Il convient d’ajouter que le 27 janvier, la veille de la republication de cette conférence de Chiodi, Mgr Vincenzo Paglia lui-même, le Président de l’Académie pontificale pour la vie et Grand Chancelier de l’Institut Jean-Paul II, a déclaré dans une interview accordée au journal de la Conférence épiscopale italienne, en faisant allusion à « Humanae vitae » qu’il convenait de faire « des approfondissement ultérieurs en ce qui concerne la paternité responsable » parce que « les normes sont faites pour faire vivre les êtres humains et pas pour faire fonctionner les robots » et que donc « elles demandent un processus d’évaluation qui doit prendre en compte l’ensemble concret des circonstances et des relations dans lesquelles la personne se trouve ».
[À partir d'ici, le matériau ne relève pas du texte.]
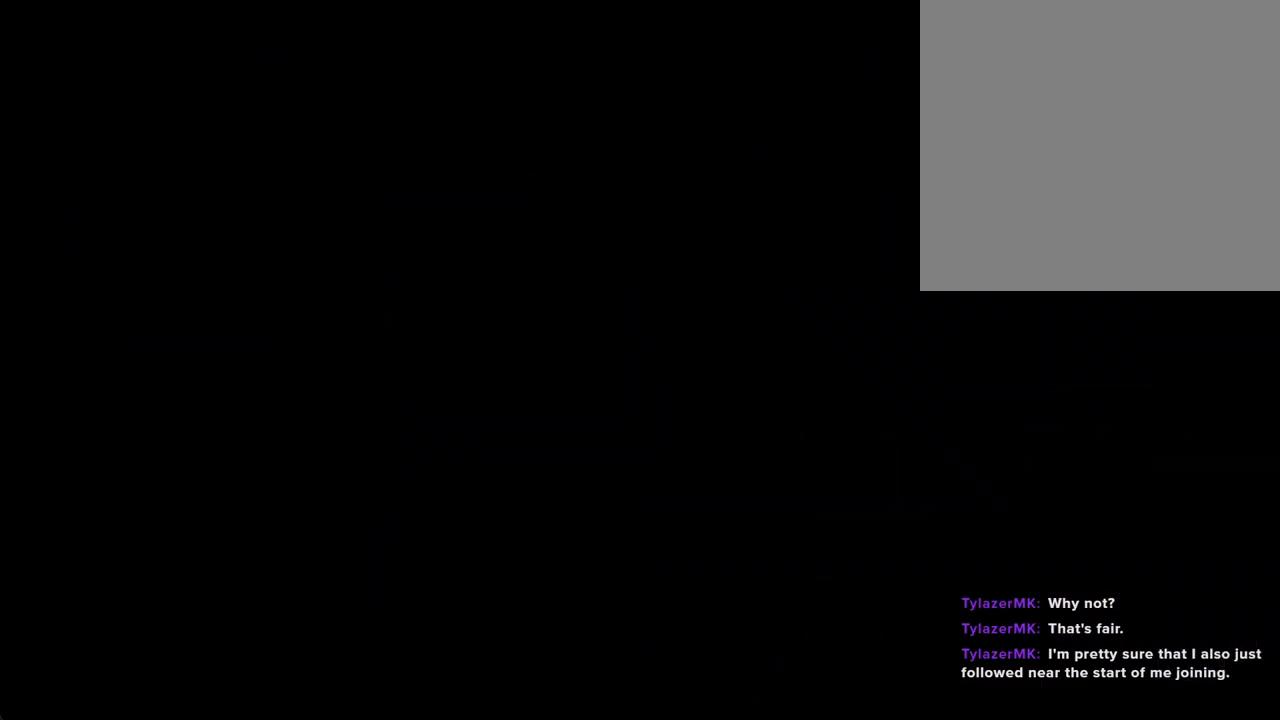
{"buttons": ["A"], "left_stick": "left", "right_stick": "center", "events": [[453, "A", "down"], [453, "left_stick", "left"]]}
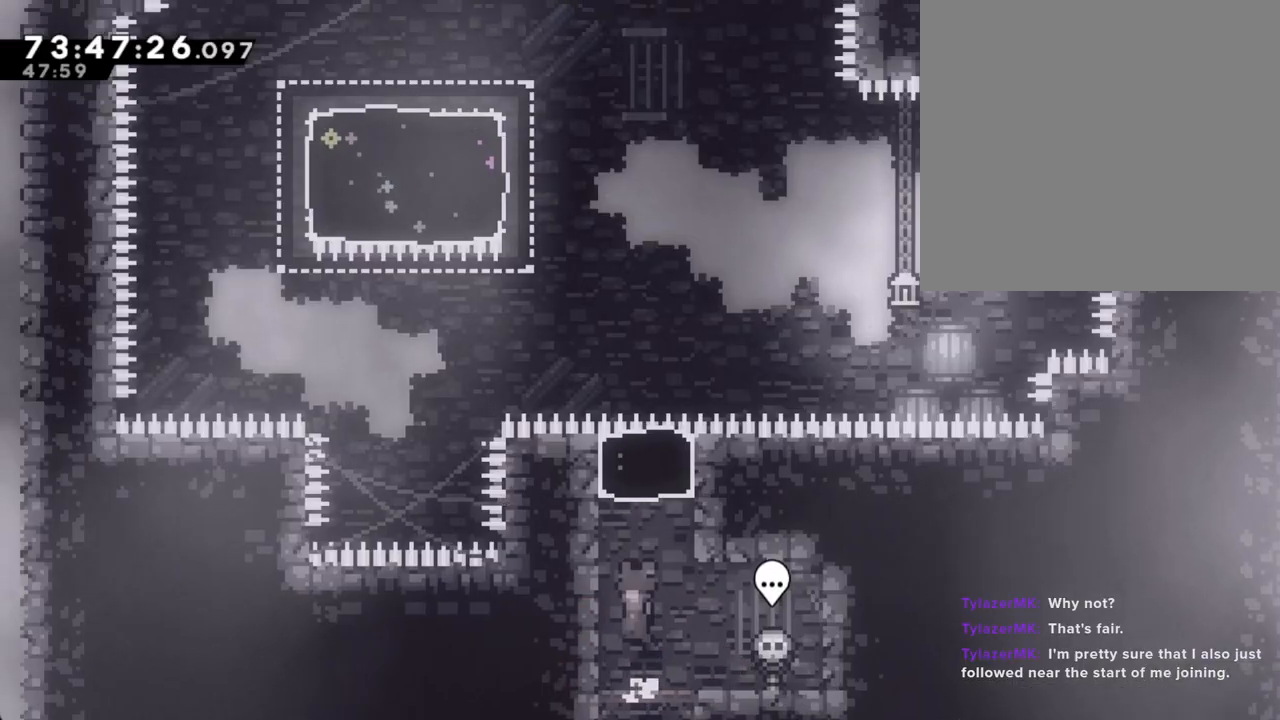
{"buttons": [], "left_stick": "up", "right_stick": "center", "events": [[84, "left_stick", "up"], [101, "A", "up"], [134, "X", "down"], [335, "X", "up"]]}
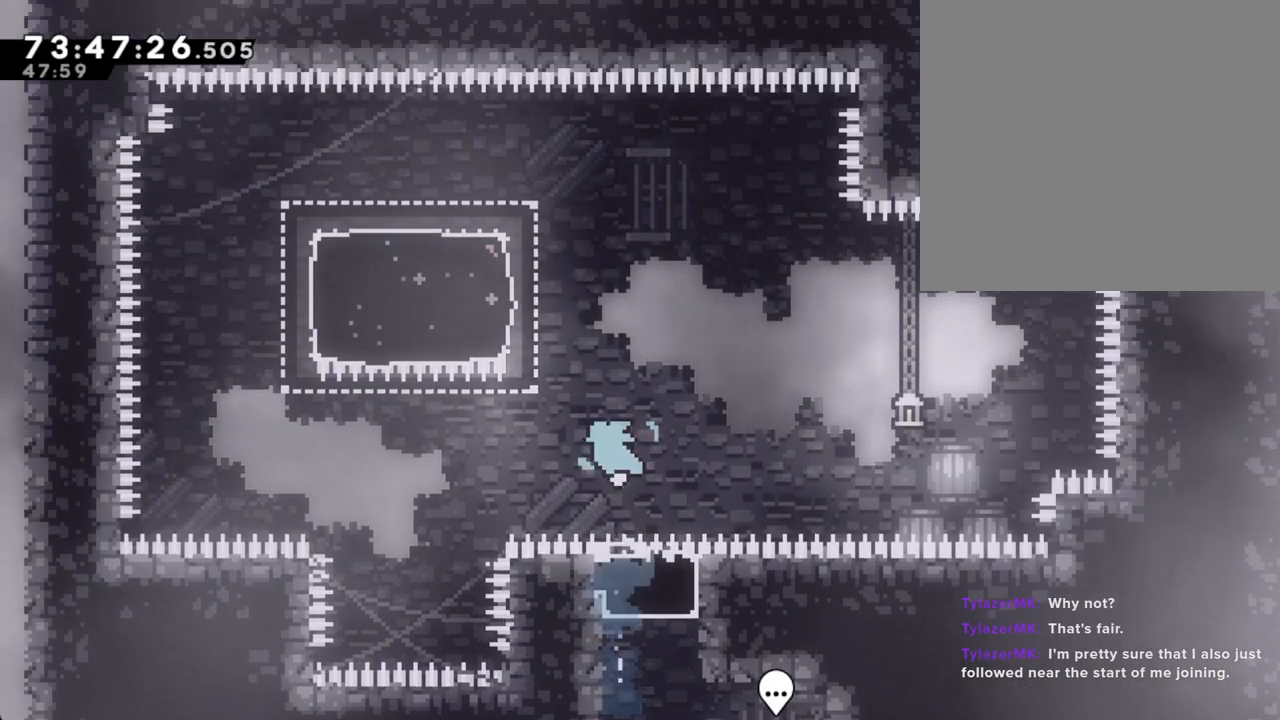
{"buttons": [], "left_stick": "up-left", "right_stick": "center", "events": [[33, "left_stick", "up-left"], [150, "X", "down"], [402, "X", "up"]]}
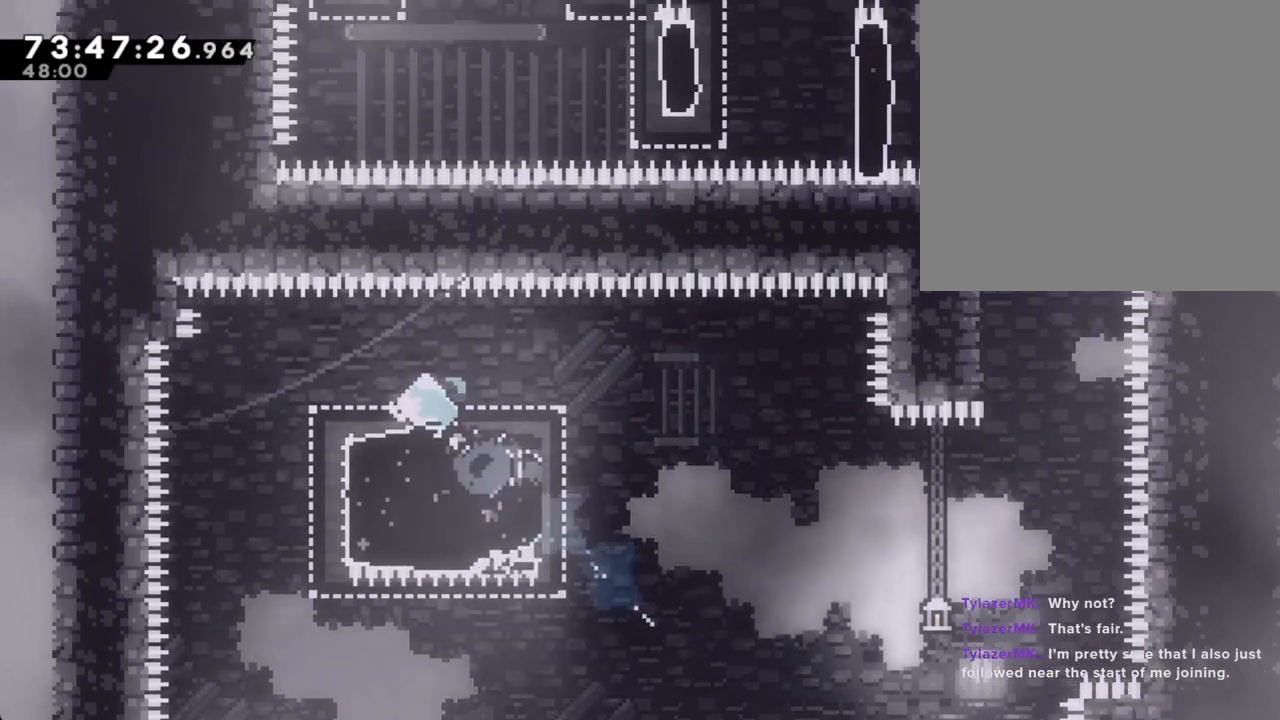
{"buttons": ["X"], "left_stick": "right", "right_stick": "center", "events": [[34, "left_stick", "down-left"], [51, "X", "down"], [268, "X", "up"], [302, "left_stick", "right"], [386, "X", "down"]]}
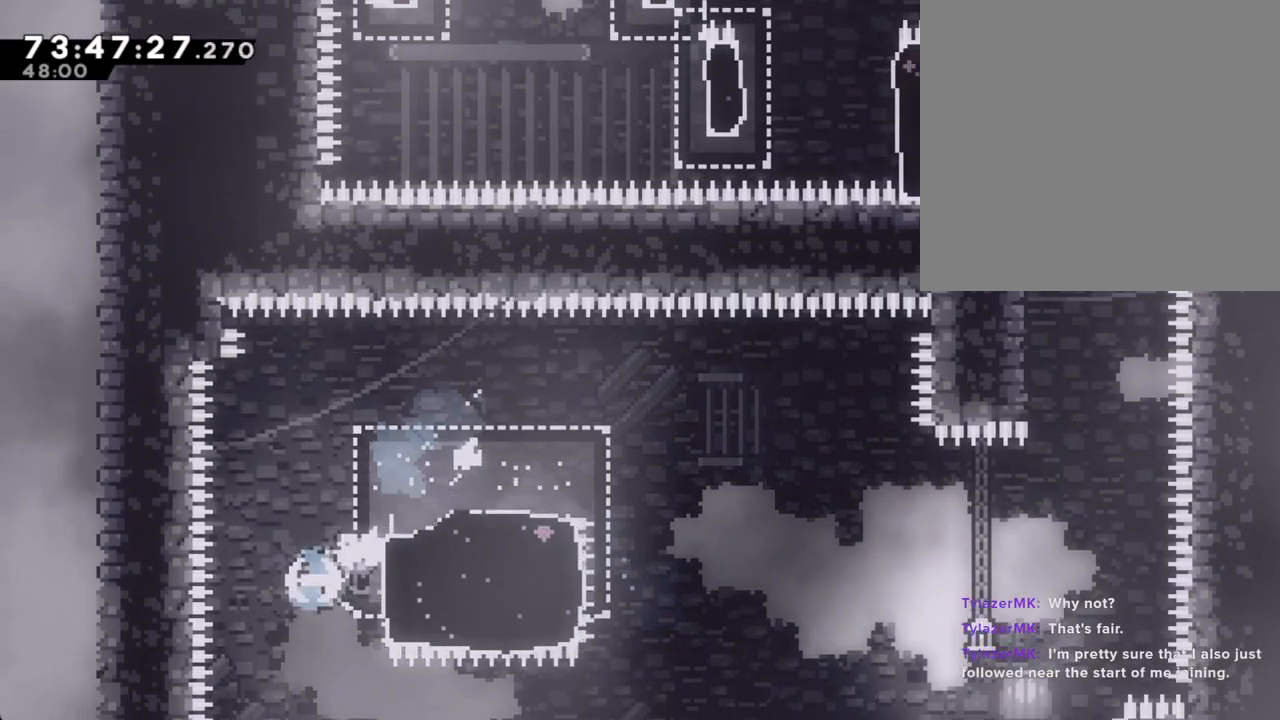
{"buttons": ["A"], "left_stick": "right", "right_stick": "center", "events": [[100, "X", "up"], [301, "A", "down"]]}
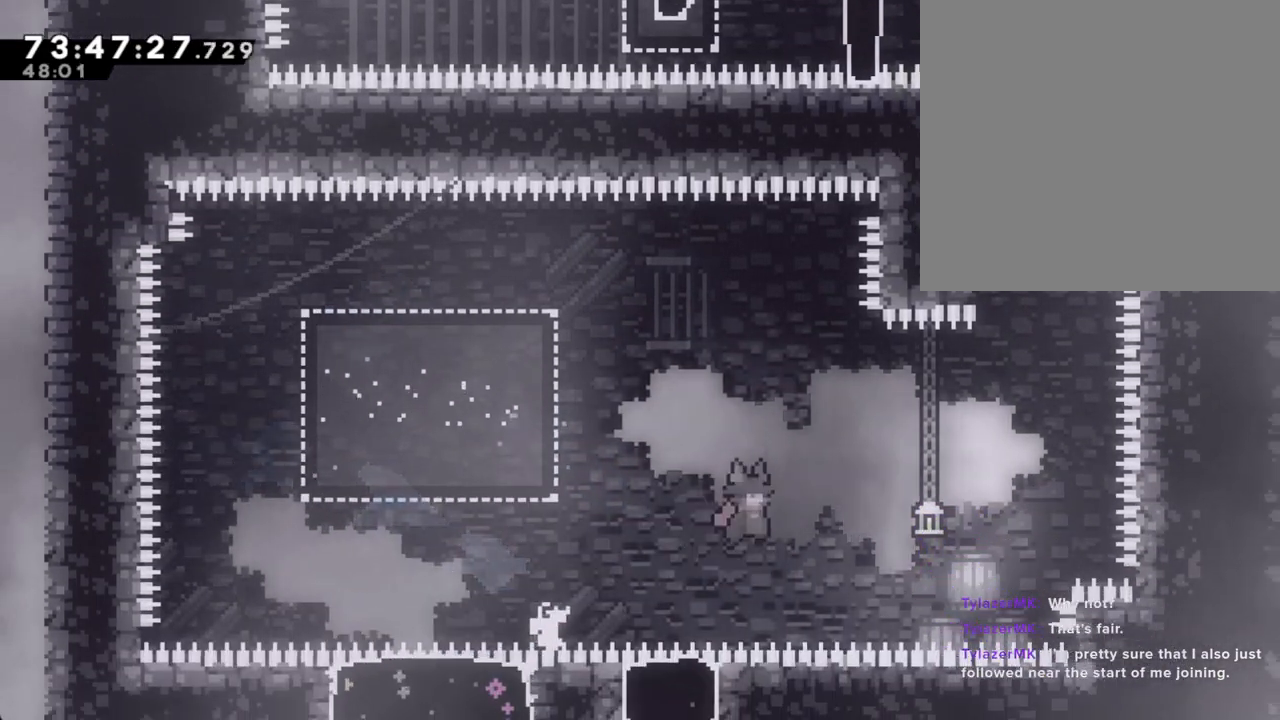
{"buttons": ["X"], "left_stick": "up", "right_stick": "center", "events": [[268, "A", "up"], [301, "left_stick", "up"], [352, "X", "down"]]}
Et déjà avant que Chiodi ne tienne sa conférence à la Grégorienne, même Mgr Luigi Bettazzi, 94 ans, l’un des rares évêques encore en vie ayant participé au Concile Vatican II, a déclaré à « Avvenire » le 29 octobre 2017 que cinquante ans après « Humanae vitae », le moment était désormais venu de « réexaminer cette question » parce que « ce ne sont pas les doctrines qui changement mais nous, au fil du passage des ans, qui parvenons à en comprendre toujours mieux le sens, à la lumière des signes des temps ».

En outre, la commission d’étude mise sur pied par le Vatican pour reconstruire la genèse de « Humanae vitae » du point de vue documentaire et historique est déjà au travail depuis le printemps dernier.

En font partie Mgr Gilfredo Marengo et Pierangelo Sequeri de l’Institut Jean-Paul II, Mgr Angelo Maffeis de l’Institut Paul VI de Brescia et l’historien Philippe Chenaux de l’Université pontificale du Latran.

Marengo et Paglia ont démenti que les travaux de cette commission concernaient le contenu de « Humanae vitae » et encore moins leur réinterprétation.

Mais il est désormais évident que le nouvel examen du parcours de préparation tourmenté de cette encyclique – dans laquelle déjà à l’époque les courants favorables à la contraception artificielle étaient beaucoup plus forts et plus pressants que le courant contraire, épousé par Paul VI – ne pourra que profiter au changement de paradigme qui est déjà en cours.

Un article de Sandro Magister, vaticaniste à L’Espresso.